Since cash inflows (or outflows) due to loans are not part of daily operations, they are listed separately here.
Payment of Dividends Of course the idea of ‘investing’ in a company as a shareholder is to get more money back than one puts in. Some companies return a part of their profits to the shareholders as dividends as a kind of interest on their shares (note: this is usually a rather small amount).
Elements of a Cash Flow Statement Net Change in Cash Balance
The net change in cash balance is an important indicator for how well the company will be able to continue doing business.
If the net change is strongly negative and the company has little or no cash left, it will almost certainly need new loans. It is good to know that one needs to plan for that.
On the other hand if the cash flow is positive and there are little debts, extra cash for new investments or for dividends will be available.
Generating the Statement
Now let us look at how we can actually obtain
some
of the items from the Balance Sheet and the Income Statement.

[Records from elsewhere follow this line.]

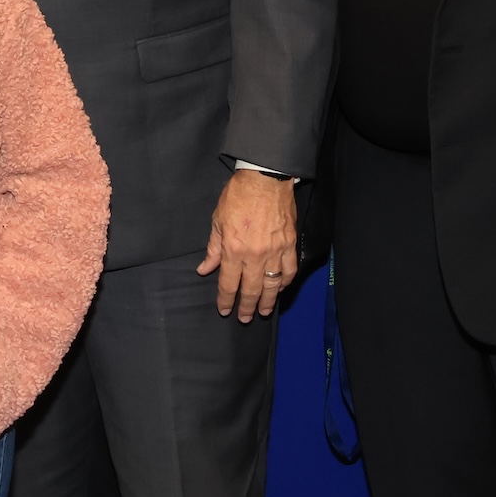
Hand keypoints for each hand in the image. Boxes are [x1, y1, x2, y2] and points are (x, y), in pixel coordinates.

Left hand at [197, 169, 297, 321]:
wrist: (264, 178)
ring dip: (268, 301)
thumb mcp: (218, 221)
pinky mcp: (290, 244)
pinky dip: (286, 282)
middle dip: (247, 307)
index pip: (229, 283)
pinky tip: (281, 288)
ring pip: (273, 284)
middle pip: (251, 289)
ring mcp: (275, 251)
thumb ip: (213, 249)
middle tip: (245, 318)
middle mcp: (254, 255)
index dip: (226, 300)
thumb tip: (205, 269)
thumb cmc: (238, 196)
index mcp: (233, 250)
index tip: (224, 310)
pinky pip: (290, 270)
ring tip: (264, 311)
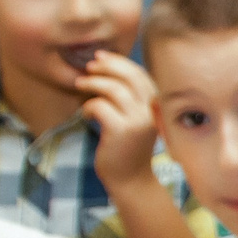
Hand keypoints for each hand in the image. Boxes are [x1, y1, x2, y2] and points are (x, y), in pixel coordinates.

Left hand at [78, 51, 163, 186]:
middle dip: (106, 67)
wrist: (132, 180)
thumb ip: (131, 98)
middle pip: (129, 76)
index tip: (100, 57)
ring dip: (92, 83)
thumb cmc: (129, 148)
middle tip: (88, 67)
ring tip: (80, 85)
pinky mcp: (121, 132)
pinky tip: (85, 113)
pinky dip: (88, 106)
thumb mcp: (136, 119)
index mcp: (158, 105)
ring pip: (113, 89)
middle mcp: (152, 111)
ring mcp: (138, 121)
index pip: (139, 74)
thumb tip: (108, 69)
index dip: (118, 61)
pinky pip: (100, 106)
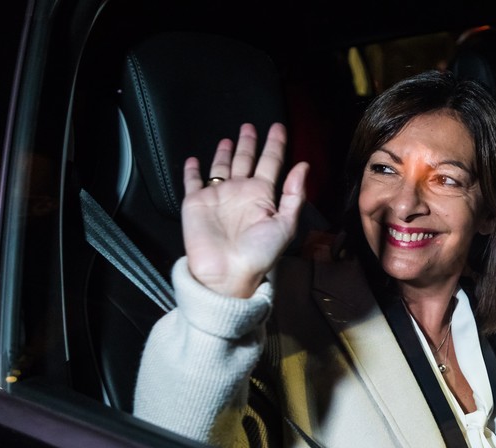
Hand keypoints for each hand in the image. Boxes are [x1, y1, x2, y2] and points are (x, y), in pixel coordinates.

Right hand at [181, 122, 308, 297]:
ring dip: (225, 153)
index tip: (278, 128)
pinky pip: (192, 182)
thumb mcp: (285, 225)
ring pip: (221, 167)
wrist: (227, 273)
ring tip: (228, 139)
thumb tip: (303, 166)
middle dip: (249, 143)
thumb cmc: (258, 254)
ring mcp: (218, 196)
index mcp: (262, 196)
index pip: (270, 163)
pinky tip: (193, 160)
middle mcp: (240, 193)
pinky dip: (192, 171)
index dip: (275, 145)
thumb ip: (294, 195)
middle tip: (250, 126)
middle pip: (245, 160)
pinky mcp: (195, 203)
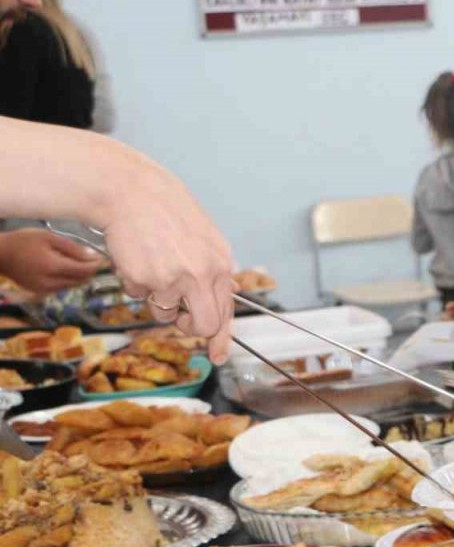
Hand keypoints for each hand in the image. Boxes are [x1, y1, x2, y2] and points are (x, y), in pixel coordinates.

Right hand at [0, 229, 103, 293]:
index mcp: (54, 267)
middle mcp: (51, 282)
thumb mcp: (49, 238)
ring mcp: (45, 290)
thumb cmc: (24, 241)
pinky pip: (62, 287)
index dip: (96, 265)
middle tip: (89, 258)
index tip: (102, 258)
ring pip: (73, 285)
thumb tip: (93, 257)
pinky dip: (68, 279)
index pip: (84, 271)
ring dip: (79, 275)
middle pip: (81, 280)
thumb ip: (73, 248)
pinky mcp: (40, 292)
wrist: (0, 255)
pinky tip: (62, 268)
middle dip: (89, 270)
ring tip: (73, 260)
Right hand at [101, 161, 235, 363]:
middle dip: (190, 328)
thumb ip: (214, 268)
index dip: (221, 337)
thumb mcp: (205, 237)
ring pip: (166, 313)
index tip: (218, 355)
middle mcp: (203, 274)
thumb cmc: (165, 211)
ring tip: (153, 266)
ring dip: (157, 299)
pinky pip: (140, 296)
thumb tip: (228, 292)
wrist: (130, 191)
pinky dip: (136, 283)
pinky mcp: (146, 279)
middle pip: (203, 325)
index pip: (227, 310)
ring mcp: (174, 279)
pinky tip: (137, 257)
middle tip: (181, 318)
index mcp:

Cash Flow from Operating Activities Receipts Payments from Customers Disbursements To Suppliers = Sales - Change in Accounts Receivable = Cost of Goods sold + Change in Inventory – Change in Accounts Payable (for Inventory)
Key Points of the Day
The Cash Flow Statement provides important information regarding the cash requirements of a company.
(Parts of) the Cash Flow Statement can be derived from the Balance Sheet and the Income Statement by analyzing changes.